The pattern has pockets in the side seams – I felt a bit traitorous taking these out because I wanted french seams on the inside. I reasoned I could always put patch pockets on at the front if it felt right! I didn’t in the end – these robes are shamelessly for looking sultry on a lazy Sunday morning only. There is a bias tie and loop on the inside to hold it all together which I would recommend if you’re sewing in the recommended fabrics due to the slipperyness factor – other PR reviewers have used different (nb: ‘stickier’) fabrics and not required this. Slightly painful to create, but effective in the long run.
Vogue’s instructions would also have you sew the sleeves in flat – before sewing the side seams together. The sleeves are easy to sew in – no ease! I chose to sew up the side seams first and set the sleeves in, so I could french seam the sides, shoulder seams and then flat fell the seams around the sleeve. The sleeve band was then sewn on – the instructions at this point were a bit bizarre, and I didn’t follow them – choosing to instead cut a sleeve cuff facing which was then fell stitched to the sleeve and cuff seam allowance. I particularly like this little detail because it means there is not a single exposed seam line in the entire garment. I really should look at buying an overlocker…
I’d sewn the contrast cuff on the sleeves for everyone’s robe but my own because I didn’t know what combination of solid silks to use – at that stage I still wasn’t really sure about the chartreuse silk, but having exhausted the possible combinations from the pale and hot pink option-box I figured there was no alternative. I found some lace trim (purchased from the Alannah Hill fabric outlet) hidden in a box of notions, and figured that the lace would at least ease the transition from floral to the not-quite-matching-green. This was pick stitched onto the cuff to keep it in place:
Once I’d sewn it all together, I realised I LOVED the green with the print….and wished I’d come across the lace trim earlier so I could have included it on the other robes!
Because sewing with charmuese is a rather slippery affair – I basted the contrast sleeve trim to the sleeve before sewing on the cuff. This meant I could turn it over and use the basting lines to keep on the straight and narrow, and I’d have a higher likelihood of getting the cuff and trim to line up at the sleeve seam. Having an even amount of trim visible around the sleeve was an important detail for me, too.
To keep the inside seams looking neat, I mock flat-felled the armscye seam. Getting slippery silk to fold under nicely around a curve would be a nightmare but for Carolyn’s tip of sewing a gathering stitch into the seam allowance and pulling on that to get the seam to curve under evenly.
Interestingly, the waist tie is sewn into the back of the robe in two separate seams created by sewing a pleat.
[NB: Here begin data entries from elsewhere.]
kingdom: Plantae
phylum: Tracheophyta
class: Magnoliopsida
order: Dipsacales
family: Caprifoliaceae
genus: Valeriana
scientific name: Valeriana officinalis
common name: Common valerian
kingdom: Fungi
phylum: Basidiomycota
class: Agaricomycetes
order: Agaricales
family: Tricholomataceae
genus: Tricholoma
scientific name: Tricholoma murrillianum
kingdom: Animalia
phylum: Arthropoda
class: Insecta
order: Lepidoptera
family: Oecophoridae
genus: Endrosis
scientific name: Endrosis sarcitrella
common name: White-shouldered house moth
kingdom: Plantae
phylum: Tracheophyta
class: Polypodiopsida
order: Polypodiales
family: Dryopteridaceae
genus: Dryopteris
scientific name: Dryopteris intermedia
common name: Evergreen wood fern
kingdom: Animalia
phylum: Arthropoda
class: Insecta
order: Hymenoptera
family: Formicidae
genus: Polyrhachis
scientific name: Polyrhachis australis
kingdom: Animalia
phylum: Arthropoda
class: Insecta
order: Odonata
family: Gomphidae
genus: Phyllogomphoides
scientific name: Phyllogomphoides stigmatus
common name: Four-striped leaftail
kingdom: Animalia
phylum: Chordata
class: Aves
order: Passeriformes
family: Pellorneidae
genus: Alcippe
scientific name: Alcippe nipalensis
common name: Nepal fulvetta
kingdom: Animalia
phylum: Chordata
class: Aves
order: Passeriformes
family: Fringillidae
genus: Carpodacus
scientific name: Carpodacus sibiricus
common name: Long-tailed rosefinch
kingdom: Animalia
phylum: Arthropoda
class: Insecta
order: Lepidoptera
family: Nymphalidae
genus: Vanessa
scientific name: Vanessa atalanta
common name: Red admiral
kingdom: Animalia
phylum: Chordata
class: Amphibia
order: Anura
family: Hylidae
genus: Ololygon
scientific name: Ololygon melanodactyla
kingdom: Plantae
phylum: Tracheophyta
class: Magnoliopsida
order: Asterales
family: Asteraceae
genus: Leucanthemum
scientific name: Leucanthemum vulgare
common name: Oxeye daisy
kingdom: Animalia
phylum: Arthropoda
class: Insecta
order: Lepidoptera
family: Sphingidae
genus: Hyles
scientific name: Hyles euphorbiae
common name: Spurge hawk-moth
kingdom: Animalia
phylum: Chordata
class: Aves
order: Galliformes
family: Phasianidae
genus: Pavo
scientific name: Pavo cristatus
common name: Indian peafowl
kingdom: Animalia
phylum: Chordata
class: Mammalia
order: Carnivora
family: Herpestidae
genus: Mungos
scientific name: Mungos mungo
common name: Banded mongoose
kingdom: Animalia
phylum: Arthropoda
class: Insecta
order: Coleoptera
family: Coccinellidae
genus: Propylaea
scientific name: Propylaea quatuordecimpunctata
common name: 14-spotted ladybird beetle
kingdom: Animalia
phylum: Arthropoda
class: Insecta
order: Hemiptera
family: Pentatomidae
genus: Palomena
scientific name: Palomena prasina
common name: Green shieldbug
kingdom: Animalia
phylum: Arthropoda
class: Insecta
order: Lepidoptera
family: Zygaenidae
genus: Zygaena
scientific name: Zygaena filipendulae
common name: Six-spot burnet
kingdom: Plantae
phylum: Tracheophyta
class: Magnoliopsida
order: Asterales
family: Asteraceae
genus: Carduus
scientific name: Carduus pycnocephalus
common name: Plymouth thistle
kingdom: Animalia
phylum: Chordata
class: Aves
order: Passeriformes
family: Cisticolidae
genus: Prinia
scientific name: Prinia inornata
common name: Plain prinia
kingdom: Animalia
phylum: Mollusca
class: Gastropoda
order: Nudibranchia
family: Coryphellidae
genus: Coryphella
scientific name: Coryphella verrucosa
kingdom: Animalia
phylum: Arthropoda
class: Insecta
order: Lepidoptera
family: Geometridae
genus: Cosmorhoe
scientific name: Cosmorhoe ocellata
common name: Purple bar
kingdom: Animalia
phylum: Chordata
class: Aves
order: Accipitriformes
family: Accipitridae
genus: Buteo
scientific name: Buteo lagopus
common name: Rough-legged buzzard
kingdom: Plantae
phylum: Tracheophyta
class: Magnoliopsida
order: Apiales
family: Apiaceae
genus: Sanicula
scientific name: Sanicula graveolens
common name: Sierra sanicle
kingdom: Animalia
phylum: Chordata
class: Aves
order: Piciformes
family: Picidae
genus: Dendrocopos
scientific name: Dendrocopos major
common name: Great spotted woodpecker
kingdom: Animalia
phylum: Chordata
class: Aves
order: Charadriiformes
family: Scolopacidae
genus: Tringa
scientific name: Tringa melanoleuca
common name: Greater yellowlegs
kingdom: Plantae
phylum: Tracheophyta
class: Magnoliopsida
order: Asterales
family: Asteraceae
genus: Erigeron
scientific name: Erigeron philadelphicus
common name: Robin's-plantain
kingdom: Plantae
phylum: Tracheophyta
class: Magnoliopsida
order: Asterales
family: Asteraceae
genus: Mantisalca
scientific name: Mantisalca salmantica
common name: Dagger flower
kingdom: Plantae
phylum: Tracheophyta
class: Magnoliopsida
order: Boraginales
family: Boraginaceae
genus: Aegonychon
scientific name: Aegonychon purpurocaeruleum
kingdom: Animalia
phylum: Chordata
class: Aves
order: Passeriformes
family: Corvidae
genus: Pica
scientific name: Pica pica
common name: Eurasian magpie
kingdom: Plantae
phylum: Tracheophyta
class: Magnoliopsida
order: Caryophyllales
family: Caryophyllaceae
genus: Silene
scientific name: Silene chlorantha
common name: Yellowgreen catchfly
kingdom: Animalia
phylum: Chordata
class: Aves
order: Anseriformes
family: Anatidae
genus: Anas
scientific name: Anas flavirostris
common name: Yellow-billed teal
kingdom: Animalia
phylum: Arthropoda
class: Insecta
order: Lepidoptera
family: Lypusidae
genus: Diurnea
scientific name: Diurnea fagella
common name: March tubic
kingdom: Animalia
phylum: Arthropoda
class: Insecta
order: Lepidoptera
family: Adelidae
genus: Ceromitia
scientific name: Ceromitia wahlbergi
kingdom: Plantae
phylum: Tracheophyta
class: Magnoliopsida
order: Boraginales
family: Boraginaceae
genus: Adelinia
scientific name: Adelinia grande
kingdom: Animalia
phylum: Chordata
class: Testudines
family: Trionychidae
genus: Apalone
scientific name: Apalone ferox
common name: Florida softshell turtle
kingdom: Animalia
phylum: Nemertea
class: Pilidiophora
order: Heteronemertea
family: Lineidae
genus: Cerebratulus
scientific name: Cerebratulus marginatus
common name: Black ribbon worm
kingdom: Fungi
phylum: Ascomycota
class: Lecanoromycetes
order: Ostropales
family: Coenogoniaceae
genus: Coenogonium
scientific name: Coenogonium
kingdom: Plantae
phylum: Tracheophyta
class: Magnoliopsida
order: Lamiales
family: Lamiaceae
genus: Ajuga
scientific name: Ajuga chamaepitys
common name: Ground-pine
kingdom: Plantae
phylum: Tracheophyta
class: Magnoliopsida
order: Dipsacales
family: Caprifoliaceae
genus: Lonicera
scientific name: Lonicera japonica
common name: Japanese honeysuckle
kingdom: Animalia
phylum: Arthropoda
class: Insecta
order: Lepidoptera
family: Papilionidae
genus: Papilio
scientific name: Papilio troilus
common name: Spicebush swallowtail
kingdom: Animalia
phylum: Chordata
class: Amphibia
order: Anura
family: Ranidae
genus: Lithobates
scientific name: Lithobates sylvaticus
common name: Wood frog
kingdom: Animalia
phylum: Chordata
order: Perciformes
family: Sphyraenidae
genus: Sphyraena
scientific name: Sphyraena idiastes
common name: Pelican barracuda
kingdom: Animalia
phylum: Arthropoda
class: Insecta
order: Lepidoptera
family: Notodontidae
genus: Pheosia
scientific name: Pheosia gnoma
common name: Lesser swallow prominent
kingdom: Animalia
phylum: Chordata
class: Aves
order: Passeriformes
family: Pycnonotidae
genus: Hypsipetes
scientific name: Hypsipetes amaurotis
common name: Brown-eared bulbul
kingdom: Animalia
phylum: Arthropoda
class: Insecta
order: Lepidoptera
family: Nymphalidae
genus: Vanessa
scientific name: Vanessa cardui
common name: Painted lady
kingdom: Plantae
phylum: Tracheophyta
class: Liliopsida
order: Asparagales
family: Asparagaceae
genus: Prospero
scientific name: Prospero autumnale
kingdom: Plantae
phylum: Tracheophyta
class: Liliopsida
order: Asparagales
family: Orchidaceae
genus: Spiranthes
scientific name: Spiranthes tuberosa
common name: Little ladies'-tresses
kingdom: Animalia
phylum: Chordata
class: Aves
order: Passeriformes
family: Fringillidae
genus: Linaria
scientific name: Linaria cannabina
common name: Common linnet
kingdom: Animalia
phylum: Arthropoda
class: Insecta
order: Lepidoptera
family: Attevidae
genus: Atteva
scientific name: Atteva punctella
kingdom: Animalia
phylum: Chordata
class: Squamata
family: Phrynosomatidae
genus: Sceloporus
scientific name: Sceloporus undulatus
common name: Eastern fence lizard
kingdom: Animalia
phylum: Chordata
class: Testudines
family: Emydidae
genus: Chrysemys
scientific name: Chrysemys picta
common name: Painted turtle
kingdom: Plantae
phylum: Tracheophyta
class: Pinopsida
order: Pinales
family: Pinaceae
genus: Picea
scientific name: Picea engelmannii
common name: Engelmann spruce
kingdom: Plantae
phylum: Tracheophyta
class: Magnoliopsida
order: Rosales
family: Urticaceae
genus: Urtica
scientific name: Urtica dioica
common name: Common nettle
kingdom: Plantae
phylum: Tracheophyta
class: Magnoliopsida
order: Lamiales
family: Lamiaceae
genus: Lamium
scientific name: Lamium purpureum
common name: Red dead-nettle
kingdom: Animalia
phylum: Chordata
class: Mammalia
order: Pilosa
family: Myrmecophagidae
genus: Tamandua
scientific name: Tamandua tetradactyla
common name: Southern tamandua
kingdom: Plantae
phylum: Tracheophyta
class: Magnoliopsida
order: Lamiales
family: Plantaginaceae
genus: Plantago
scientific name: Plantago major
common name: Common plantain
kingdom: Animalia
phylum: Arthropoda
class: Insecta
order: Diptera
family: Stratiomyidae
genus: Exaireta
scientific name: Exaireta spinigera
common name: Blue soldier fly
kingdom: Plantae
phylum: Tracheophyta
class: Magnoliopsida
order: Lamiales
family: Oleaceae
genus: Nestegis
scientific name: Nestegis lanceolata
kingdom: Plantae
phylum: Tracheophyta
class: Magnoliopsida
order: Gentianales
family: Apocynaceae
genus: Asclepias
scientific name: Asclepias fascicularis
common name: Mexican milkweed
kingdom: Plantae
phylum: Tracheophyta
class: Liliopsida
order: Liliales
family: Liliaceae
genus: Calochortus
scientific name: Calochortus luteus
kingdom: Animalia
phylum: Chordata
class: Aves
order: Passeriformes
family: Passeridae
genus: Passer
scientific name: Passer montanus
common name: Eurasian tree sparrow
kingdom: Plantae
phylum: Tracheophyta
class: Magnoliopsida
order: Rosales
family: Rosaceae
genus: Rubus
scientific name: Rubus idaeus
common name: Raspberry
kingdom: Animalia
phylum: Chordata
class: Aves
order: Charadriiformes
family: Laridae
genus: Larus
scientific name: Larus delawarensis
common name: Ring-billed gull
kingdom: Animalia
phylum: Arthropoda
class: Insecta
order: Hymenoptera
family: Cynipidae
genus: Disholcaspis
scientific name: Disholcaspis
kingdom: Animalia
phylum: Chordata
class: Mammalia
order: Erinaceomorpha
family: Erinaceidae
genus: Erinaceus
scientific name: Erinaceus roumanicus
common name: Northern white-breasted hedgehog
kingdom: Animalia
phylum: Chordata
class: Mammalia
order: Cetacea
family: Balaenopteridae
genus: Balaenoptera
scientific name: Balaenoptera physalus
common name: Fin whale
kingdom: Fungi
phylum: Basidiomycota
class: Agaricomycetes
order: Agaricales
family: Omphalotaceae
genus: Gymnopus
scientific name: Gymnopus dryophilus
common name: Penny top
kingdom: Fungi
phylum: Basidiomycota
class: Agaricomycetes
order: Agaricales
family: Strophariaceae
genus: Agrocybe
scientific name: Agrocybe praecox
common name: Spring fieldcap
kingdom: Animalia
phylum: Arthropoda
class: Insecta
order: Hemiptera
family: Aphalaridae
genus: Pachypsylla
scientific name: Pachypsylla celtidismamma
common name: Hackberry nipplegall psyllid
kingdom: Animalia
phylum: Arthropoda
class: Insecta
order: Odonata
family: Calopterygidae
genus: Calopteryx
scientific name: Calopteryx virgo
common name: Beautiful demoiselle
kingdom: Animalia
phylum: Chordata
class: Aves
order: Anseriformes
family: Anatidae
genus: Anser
This is lovely because there’s no chance of a tie independent of the robe slipping about or getting lost.
The hem was simply folded up, ironed, basted then machine sewn in place.
I enjoyed sewing these and I think the recipients were thrilled to receive them as much as I enjoyed giving them :) And the best thing about sewing with this fabric was that it was a great way to warm up and get experience for the next few things you’re going to see!
…I didn’t record the time to sew each of these.